The appeal to the protection of the environment from technocratic solutions evoked in the manifesto resonated with many at the time of publication and indeed, with my own grassroots activist and academic activist views, if not to say agendas. When I was young and we took car rides into the mountains, I used to play a game: once out of the city, I would try to pick a spot where I couldn’t see any man-made things, no electric power lines, no street lights, trash – but I often couldn’t find such a spot in the horizon, or even simply by looking down. Humans reached every corner of the Earth. As young as I was, I could feel the reaches of the environmental destruction and anxiety would wash over me.
In his manifesto, Kaczynski discusses his own fear of disconnection with nature. He says when asked about worrying about losing his mind serving his long and isolated sentences:
“No, what worries me is that I might in a sense adapt to this environment and come to be comfortable here and not resent it anymore. And I am afraid that as the years go by that I may forget, I may begin to lose my memories of the mountains and the woods and that’s what really worries me, that I might lose those memories, and lose that sense of contact with wild nature in general”
Looking at the photo of his cabin, I am reminded of Walden, Thoreau’s cabin near Concord, Massachusetts. Thoreau, although published as far back in 1854, evokes similar concerns that sadly, do not abate even at the doorstep of 2018. In fact, George Monbiot’s article on selective blindness echoes many of the themes raised in Kaczynski’s manifesto. Monbiot interestingly argues that each generation is presented with a de facto status quo of the state of the environment. Each generation does not possess the emotional awareness of the state of fauna and flora that existed during the lifetime of the previous generation. They do not feel the loss, but are raised into a silent world, empty gardens and tasteless water.
Going back to the the series itself, it raises a few questions for me: is it only with the passing of time, i.e., perspective that allows humans to re-view a convicted murderer as an individual? In other words, is the distance created by the passing of time change compassion? Another thing that struck me in relation to compassion is what seems as an excessively harsh sentence in the form of solitary confinement (to be served in 8 consecutive life sentences), especially considering his diagnosed schizophrenia, according to several publications.
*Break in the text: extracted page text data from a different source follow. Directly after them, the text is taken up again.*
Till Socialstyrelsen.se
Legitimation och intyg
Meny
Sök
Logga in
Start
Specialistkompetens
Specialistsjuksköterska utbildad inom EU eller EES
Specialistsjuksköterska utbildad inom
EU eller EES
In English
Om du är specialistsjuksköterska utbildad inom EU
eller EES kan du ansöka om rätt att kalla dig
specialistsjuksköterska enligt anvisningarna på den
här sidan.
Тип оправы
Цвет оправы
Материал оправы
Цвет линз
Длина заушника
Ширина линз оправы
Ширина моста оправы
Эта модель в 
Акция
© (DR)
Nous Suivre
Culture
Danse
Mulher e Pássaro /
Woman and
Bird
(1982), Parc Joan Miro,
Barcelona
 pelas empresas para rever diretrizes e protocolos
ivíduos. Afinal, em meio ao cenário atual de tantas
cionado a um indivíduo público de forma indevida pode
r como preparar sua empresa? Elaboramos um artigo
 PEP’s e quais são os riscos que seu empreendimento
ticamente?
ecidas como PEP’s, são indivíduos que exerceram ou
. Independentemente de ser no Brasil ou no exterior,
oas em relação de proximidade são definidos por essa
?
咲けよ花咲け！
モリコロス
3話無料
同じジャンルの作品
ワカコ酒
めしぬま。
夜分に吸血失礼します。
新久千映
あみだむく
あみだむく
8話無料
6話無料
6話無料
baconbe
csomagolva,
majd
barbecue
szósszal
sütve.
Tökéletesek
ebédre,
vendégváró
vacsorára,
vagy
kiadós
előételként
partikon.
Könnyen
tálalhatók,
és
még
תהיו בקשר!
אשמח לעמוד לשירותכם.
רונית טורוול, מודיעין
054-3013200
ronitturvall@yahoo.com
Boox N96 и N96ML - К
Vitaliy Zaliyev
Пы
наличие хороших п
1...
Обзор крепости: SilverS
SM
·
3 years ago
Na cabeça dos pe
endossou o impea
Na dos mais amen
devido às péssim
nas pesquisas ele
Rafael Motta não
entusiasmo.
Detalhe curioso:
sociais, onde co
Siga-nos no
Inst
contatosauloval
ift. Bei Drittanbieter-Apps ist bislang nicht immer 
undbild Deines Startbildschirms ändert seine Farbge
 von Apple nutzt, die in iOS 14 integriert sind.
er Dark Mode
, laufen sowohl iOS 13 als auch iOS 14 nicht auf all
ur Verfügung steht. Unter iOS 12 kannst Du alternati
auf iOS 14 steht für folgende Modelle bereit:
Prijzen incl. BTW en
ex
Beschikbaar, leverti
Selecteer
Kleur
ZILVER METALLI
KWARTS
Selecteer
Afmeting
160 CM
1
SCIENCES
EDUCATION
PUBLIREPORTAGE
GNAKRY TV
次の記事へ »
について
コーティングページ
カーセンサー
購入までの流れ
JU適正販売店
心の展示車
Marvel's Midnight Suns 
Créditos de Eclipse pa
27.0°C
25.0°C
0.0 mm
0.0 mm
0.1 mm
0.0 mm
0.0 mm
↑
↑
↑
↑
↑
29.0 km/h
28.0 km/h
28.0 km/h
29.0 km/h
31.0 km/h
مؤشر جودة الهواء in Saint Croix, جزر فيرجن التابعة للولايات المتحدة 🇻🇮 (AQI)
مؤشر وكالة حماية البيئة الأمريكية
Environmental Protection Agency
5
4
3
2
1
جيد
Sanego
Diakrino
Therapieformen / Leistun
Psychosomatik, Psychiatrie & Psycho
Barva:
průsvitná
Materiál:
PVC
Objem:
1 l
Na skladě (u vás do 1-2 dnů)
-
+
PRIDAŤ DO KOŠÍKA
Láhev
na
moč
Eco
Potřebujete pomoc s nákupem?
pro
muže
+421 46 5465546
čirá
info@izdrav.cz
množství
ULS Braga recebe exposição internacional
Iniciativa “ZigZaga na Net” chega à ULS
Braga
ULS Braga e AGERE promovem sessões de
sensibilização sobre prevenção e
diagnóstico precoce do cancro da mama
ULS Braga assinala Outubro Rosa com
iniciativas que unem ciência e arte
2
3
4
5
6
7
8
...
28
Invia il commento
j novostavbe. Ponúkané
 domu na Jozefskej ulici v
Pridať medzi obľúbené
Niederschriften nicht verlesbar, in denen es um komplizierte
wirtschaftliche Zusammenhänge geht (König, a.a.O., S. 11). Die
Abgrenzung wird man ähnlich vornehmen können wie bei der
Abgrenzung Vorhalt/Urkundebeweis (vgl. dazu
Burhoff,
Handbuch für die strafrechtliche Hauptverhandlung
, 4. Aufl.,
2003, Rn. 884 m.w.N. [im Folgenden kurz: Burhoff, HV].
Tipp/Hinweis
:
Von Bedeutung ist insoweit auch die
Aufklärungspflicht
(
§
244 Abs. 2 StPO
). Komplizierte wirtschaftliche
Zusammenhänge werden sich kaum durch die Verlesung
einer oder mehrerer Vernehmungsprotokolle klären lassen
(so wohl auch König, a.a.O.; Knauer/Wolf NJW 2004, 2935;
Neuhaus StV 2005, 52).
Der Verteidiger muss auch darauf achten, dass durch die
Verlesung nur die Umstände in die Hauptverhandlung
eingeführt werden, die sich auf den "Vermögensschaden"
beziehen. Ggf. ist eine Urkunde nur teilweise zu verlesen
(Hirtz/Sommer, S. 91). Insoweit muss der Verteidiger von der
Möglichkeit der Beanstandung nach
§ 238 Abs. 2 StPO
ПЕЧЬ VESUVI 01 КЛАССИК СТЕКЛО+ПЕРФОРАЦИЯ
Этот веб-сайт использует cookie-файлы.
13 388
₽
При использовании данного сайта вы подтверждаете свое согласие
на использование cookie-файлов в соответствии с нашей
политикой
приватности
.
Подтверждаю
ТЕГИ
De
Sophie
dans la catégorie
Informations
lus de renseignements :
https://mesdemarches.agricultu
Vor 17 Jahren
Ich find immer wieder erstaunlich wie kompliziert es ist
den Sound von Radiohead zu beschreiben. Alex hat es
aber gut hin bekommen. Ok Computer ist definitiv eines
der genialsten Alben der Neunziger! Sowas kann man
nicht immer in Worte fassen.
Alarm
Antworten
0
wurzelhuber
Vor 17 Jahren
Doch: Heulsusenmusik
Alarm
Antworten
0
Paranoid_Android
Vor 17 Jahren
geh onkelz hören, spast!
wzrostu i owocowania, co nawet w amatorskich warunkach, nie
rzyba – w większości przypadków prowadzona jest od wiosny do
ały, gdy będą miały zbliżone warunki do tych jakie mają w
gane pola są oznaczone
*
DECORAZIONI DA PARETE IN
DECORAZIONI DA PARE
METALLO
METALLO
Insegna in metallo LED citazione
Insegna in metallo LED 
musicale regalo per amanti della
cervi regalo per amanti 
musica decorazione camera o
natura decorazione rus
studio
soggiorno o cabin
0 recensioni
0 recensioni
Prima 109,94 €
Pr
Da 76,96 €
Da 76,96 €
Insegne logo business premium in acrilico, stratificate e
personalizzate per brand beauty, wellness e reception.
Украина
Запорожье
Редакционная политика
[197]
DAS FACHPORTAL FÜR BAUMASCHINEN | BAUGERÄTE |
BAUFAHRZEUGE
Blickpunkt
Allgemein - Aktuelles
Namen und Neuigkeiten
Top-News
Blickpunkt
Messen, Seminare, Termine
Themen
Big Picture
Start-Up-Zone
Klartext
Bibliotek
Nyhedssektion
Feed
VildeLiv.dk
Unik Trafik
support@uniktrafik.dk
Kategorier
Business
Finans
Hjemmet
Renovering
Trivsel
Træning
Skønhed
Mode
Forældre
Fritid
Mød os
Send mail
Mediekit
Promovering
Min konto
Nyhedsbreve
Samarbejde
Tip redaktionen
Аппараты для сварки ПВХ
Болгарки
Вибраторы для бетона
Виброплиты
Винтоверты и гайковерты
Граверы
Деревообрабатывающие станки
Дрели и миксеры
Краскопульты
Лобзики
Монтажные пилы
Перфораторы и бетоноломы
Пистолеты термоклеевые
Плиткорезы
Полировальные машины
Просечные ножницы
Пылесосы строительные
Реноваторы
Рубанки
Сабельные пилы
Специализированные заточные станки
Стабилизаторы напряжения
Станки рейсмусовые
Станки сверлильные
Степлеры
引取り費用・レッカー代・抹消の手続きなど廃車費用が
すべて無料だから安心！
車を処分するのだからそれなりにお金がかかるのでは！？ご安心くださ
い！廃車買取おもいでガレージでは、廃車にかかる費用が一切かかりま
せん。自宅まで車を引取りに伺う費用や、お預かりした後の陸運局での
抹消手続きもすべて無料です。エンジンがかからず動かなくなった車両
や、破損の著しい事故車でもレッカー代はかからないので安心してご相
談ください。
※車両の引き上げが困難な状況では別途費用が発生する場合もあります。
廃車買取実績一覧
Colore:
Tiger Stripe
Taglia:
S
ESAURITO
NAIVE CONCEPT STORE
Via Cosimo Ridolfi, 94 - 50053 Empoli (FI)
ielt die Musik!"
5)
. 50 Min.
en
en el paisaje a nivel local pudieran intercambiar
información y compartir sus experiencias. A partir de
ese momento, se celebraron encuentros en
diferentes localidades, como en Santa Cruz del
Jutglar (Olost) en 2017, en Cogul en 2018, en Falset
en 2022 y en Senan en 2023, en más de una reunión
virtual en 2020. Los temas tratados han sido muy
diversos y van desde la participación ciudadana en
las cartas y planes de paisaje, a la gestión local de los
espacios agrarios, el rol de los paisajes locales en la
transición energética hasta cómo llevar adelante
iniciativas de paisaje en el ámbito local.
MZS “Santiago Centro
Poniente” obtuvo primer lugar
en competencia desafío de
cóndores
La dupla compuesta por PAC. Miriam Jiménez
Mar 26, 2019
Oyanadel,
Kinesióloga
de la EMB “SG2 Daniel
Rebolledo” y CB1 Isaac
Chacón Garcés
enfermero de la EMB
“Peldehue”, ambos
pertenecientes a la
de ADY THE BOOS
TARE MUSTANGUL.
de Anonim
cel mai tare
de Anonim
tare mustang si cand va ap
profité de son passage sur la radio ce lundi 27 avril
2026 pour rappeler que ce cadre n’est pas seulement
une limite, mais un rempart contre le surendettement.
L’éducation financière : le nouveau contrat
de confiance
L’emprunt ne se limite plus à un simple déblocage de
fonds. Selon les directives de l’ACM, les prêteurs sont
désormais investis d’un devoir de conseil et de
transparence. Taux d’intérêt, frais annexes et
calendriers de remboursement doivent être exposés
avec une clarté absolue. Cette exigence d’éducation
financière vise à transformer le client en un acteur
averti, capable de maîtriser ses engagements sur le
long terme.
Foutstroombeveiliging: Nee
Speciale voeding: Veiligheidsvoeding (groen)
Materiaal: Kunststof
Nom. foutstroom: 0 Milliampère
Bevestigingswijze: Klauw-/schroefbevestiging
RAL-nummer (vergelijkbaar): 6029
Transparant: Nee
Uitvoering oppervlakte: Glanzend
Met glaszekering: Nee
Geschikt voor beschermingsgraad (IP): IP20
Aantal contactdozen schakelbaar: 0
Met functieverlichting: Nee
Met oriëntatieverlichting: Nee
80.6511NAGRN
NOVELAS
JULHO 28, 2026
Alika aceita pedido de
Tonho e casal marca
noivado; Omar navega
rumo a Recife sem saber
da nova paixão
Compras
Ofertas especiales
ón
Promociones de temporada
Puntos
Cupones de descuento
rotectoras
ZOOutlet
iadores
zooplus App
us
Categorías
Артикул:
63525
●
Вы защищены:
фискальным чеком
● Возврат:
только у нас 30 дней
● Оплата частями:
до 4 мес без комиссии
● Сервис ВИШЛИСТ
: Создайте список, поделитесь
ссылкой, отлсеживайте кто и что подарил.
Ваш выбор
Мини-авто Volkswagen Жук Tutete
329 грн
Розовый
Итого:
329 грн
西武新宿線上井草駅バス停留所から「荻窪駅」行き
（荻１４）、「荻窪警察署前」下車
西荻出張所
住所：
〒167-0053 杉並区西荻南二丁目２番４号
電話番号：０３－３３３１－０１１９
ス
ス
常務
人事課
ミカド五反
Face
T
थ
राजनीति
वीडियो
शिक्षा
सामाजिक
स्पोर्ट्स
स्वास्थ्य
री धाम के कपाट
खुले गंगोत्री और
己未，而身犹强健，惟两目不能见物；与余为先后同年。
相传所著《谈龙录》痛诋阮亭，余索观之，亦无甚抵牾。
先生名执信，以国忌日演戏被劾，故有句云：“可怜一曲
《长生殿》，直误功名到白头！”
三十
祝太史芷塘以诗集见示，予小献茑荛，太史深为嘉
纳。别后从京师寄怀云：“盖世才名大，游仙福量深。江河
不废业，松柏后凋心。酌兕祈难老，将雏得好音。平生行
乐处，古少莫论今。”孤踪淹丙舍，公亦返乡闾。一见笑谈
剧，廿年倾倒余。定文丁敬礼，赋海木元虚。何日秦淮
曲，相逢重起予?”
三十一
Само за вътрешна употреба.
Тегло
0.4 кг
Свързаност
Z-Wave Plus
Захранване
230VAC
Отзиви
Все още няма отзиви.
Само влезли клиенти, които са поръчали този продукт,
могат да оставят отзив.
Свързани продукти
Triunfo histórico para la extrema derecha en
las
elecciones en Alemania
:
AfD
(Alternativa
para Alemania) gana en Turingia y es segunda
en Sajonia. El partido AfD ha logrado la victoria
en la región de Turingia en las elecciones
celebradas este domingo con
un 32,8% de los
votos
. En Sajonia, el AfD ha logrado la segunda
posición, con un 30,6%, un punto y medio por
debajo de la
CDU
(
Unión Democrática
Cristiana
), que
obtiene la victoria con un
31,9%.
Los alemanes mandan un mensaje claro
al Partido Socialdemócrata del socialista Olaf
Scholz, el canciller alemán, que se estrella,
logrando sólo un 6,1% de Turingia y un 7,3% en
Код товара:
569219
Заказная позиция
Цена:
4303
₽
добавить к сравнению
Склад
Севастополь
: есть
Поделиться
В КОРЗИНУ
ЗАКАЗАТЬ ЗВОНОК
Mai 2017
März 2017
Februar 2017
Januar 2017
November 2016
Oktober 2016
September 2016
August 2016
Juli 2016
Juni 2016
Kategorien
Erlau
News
Netflix’s documentary suggests that Kaczynski was offered a deal in which he would plead guilty and receive life imprisonment without the chance for parole, and avoid the death penalty. Could it be that Kaczynski’s unfortunate involvement as an MKUltra guinea pig (at the age of 16-17!) was at the root of the prosecution’s deal? Surely a trial would bring to light the experiments Kaczynski was subjected to.
A few final words. I thought about whether to write about this new biopic from Netflix, as this entails giving yet another platform to someone who murdered three people and injured 23. It also means that since I’ll be focusing on linguistics as used in the FBI investigation that led to his capture, it may on some level devalue the suffering caused by the Unabomber’s actions. Please be assured it is not my intention.